Why Wells Fargo isn’t paying back TARP

  • Share
  • Read Later

Fortune’s Colin Barr has an interesting story (it’s almost a week old but I just discovered it via Jim Kim) about why Wells Fargo still hasn’t paid back the $25 billion it borrowed (under duress) from us taxpayers last year, even as Bank of America has and Citigroup hopes to. His main explanation is that, unlike BofA and Citi, Wells isn’t willing to raise any more money via secondary offerings that would dilute existing shareholders. With Warren Buffett as one of those existing shareholders, that’s not surprising.

That sounds about right, but I think there’s another factor at work here that Barr fails to mention.
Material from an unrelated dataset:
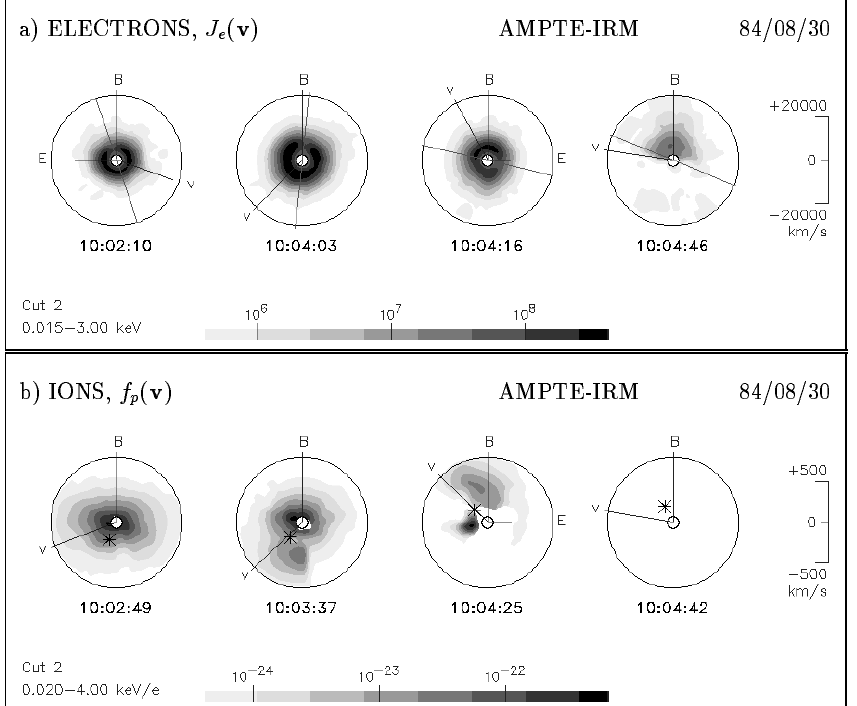
Fig. 7. Ion distributions in the energy range of 20eV–4keV and electron dis- tributions in the range of 15eV–3keV measured on 17 September 1984. The format is the same as in Fig.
It’s that Wells, unlike BofA and Citi, doesn’t employ legions of investment bankers and traders who expect to be paid millions of dollars a year. It’s a financial institution that caters to consumers and small-to-medium-sized-businesses, not a creature of Wall Street. So Kenneth Feinberg’s pay restrictions aren’t nearly as big a problem for it as they are for the companies with significant Wall Street operations. (See the update below for why Feinberg’s pay restrictions really aren’t a problem for Wells.) And so Wells Fargo can take its time and concentrate on what’s best for its shareholders rather than scrambling to escape government restrictions that only appear restrictive to the inhabitants of a few neighborhoods in Manhattan and southwestern Connecticut.
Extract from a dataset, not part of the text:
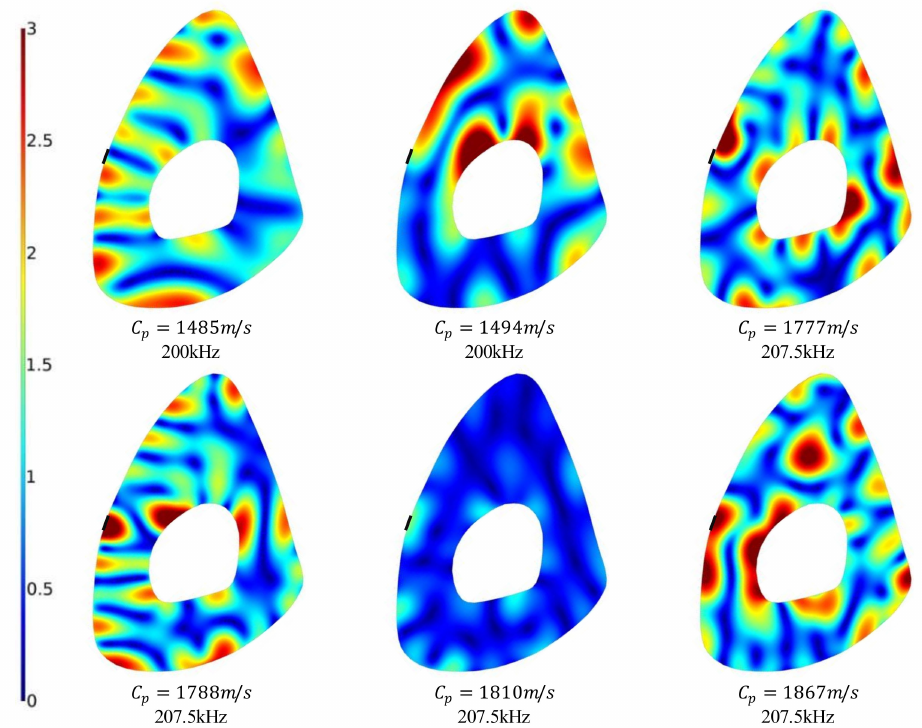
Figure 7. 2D wave structures from SAFE analysis for the eigenvalues corresponding to the dispersion curve region for the extracted phase velocities are shown. The wave structures are expressed as displacement magnitude distribution corresponding to the in-plane displacement components v and w √ v 2 + w 2 combined as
I’m tempted to launch here into a rant about this being yet more evidence of how disconnected Wall Street and its pay practices are from the rest of the economy. But why bother?
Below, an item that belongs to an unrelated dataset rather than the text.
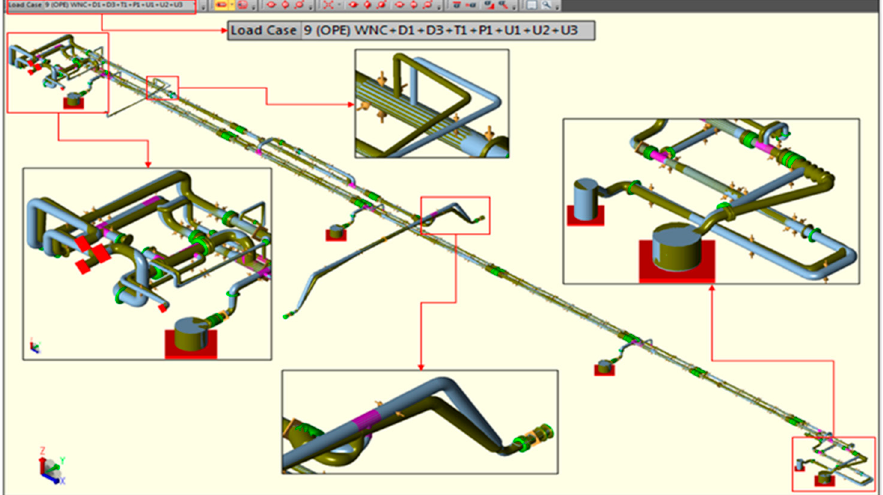
Figure 8. Maximum stress of pipeline.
Update: My colleague Stephen Gandel points out that, um, Wells Fargo—unlike BofA and Citi—is not one of the seven companies receiving “exceptional financial assistance” for which Feinberg has outlined detailed pay restrictions. So Feinberg’s pay limits aren’t a problem for it at all. Which sort of supports my point, but also makes me look kinda silly. (What? It’s endangered species?!? Never mind.)